* Task to carry out
Substitute "laborious" for "tedious" and write out everything from "In between writing" down to "step of recognition." in the book review below.

HomeResources Book Review: "The New Now" by Philip Hodgetts
Book Review: "The New Now" by Philip Hodgetts
Written by Loren Miller
Tuesday, 01 December 2009
The New Now: Grow Your Production or Post-production Business in a Changed and Changing World Philip Hodgetts (Intelligent Assistance, 2009) 160 pages, $9.95 (PDF) / $18.95 (paperback) http://proappstips.com/TheNewNow/
A couple words of introduction. No, make that a few paragraphs, because it’s useful to assess an author’s bonafides. Philip Hodgetts, honorary member of BOSFCPUG, is fast becoming one of America’s premiere media gurus, with focus on production and digital delivery, and that’s not bad for an Aussie transplant.
In between writing prescient books on the business of video and movies in today’s turbulent markets, writing downloadable handbooks on compression recipes, guides to HD technology, joining panel discussions covering media and tech at the Director’s Guild, and showing up at LA and Boston FCP User Groups, he and partner Dr. Gregory Clarke has saved the television industry with products like Sync-N-Link for FCP, which at $495.00 is one of those deceptively simple utilities for leveraging XML metadata to automatically line up video timecode and dual system audio for deadline-pressed reality-type shows.
This cool tool has post house owners nationwide kissing their feet in gratitude for saving days of tedious pre-edit prep, and has an upcoming Technical Emmy nomination written all over it. One hopes somebody in the field will soon take that important step of recognition.
To continue cherrypicking among their many projects, they also devised a $295.00 automated rough cut editing system, First Cuts Studio for FCP which rewards thoughtful documentary footage logging with sequence auto-assembly, even including lower third titles. Their companion piece called Finisher delivers a near-final cut. I screened their demo video to one of my college classes a while back and jaws dropped. Hodgetts and Clarke have become the American magicians of metadata.

* Recorded data
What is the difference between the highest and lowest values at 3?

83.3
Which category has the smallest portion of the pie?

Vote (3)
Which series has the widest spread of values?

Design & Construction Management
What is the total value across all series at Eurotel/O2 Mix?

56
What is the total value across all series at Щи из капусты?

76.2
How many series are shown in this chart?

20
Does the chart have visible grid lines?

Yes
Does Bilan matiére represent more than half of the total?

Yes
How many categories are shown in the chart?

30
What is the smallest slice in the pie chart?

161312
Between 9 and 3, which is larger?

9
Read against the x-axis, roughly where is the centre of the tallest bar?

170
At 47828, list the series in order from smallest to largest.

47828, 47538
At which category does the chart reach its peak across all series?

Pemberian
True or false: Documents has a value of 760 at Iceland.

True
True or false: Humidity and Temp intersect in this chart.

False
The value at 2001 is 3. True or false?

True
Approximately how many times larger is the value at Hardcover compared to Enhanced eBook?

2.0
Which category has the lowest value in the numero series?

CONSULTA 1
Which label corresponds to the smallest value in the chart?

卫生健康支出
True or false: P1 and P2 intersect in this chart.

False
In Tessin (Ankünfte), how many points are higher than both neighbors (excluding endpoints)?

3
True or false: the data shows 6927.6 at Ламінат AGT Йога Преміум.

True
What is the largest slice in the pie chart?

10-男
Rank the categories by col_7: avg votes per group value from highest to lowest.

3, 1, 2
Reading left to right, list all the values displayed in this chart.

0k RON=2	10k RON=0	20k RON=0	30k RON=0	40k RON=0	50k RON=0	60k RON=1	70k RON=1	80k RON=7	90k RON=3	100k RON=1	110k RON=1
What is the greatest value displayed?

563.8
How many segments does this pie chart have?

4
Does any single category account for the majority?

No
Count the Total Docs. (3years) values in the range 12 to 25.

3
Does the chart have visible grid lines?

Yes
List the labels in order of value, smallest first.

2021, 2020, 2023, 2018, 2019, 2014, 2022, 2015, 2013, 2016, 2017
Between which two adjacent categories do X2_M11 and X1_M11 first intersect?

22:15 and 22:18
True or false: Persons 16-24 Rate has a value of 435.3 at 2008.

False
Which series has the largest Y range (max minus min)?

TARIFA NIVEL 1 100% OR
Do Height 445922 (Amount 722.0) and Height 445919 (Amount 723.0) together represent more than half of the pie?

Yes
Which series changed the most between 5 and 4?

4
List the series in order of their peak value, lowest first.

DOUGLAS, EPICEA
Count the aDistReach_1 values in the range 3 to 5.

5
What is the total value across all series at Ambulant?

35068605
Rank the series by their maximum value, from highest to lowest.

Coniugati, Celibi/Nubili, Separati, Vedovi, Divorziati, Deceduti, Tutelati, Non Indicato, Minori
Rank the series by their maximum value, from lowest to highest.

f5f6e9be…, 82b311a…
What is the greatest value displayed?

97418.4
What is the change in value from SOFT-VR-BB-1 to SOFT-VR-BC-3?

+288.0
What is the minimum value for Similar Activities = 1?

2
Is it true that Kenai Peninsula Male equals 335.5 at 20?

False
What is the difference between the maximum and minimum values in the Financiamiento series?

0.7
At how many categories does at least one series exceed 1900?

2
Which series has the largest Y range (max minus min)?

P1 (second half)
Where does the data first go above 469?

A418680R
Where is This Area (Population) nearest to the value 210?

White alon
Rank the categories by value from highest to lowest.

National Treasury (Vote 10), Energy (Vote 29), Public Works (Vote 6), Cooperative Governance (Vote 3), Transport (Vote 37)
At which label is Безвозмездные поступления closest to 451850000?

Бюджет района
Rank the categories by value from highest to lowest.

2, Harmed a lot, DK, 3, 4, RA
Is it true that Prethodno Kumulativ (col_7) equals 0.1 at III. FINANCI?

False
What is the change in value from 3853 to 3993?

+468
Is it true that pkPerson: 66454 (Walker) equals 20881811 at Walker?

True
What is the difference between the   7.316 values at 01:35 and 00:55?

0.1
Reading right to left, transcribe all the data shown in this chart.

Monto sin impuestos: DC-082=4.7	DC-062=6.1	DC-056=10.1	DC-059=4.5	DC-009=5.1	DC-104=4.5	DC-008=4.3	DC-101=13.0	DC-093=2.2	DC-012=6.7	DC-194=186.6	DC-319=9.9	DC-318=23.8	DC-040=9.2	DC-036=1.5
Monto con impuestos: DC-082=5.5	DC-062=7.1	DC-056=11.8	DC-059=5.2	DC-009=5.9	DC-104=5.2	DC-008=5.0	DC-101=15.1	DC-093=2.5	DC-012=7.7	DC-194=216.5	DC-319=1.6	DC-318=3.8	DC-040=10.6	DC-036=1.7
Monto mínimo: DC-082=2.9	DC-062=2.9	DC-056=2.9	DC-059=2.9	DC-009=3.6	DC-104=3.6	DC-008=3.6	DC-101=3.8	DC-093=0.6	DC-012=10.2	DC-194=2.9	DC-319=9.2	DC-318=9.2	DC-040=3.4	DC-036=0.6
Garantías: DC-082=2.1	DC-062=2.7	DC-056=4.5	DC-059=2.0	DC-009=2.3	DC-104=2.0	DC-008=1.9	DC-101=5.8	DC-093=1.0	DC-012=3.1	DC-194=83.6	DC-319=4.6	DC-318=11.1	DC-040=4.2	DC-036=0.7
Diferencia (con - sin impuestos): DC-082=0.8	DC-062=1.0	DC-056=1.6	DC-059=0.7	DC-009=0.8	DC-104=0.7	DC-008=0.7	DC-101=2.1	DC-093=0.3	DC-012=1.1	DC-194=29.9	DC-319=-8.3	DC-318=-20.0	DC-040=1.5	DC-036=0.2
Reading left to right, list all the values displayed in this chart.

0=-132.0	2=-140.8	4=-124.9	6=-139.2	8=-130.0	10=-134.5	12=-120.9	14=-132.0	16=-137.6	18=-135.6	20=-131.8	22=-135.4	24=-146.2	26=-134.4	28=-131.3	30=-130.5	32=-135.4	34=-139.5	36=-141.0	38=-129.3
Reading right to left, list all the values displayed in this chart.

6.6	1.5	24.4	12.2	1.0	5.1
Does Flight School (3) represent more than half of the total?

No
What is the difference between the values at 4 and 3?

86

* Answer to the problem
In between writing prescient books on the business of video and movies in today’s turbulent markets, writing downloadable handbooks on compression recipes, guides to HD technology, joining panel discussions covering media and tech at the Director’s Guild, and showing up at LA and Boston FCP User Groups, he and partner Dr. Gregory Clarke has saved the television industry with products like Sync-N-Link for FCP, which at $495.00 is one of those deceptively simple utilities for leveraging XML metadata to automatically line up video timecode and dual system audio for deadline-pressed reality-type shows.
This cool tool has post house owners nationwide kissing their feet in gratitude for saving days of laborious pre-edit prep, and has an upcoming Technical Emmy nomination written all over it. One hopes somebody in the field will soon take that important step of recognition.